Exercise task: Return, without alteration, the lines of the records that start with the line containing "family: Athyriaceae" and continue through the line containing "collector number: 36168", including both of those lines.

Information provided:

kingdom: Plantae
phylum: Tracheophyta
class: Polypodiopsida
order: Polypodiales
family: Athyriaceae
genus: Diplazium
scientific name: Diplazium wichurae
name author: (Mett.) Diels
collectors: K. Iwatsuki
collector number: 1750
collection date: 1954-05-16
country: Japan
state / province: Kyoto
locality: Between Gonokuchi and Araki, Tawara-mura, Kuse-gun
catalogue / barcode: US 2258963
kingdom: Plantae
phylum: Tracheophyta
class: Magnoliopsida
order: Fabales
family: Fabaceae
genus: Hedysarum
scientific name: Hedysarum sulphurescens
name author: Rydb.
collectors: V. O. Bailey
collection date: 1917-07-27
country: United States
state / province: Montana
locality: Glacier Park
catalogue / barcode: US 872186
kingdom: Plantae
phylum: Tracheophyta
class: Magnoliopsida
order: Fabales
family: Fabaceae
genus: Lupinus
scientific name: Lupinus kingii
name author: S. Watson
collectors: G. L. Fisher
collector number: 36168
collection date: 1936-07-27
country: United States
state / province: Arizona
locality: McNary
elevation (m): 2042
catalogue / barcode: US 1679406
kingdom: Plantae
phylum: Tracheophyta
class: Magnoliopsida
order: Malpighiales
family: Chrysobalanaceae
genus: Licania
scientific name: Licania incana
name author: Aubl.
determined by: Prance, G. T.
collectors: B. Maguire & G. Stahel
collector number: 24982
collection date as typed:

Solution to this exercise:
family: Athyriaceae
genus: Diplazium
scientific name: Diplazium wichurae
name author: (Mett.) Diels
collectors: K. Iwatsuki
collector number: 1750
collection date: 1954-05-16
country: Japan
state / province: Kyoto
locality: Between Gonokuchi and Araki, Tawara-mura, Kuse-gun
catalogue / barcode: US 2258963
kingdom: Plantae
phylum: Tracheophyta
class: Magnoliopsida
order: Fabales
family: Fabaceae
genus: Hedysarum
scientific name: Hedysarum sulphurescens
name author: Rydb.
collectors: V. O. Bailey
collection date: 1917-07-27
country: United States
state / province: Montana
locality: Glacier Park
catalogue / barcode: US 872186
kingdom: Plantae
phylum: Tracheophyta
class: Magnoliopsida
order: Fabales
family: Fabaceae
genus: Lupinus
scientific name: Lupinus kingii
name author: S. Watson
collectors: G. L. Fisher
collector number: 36168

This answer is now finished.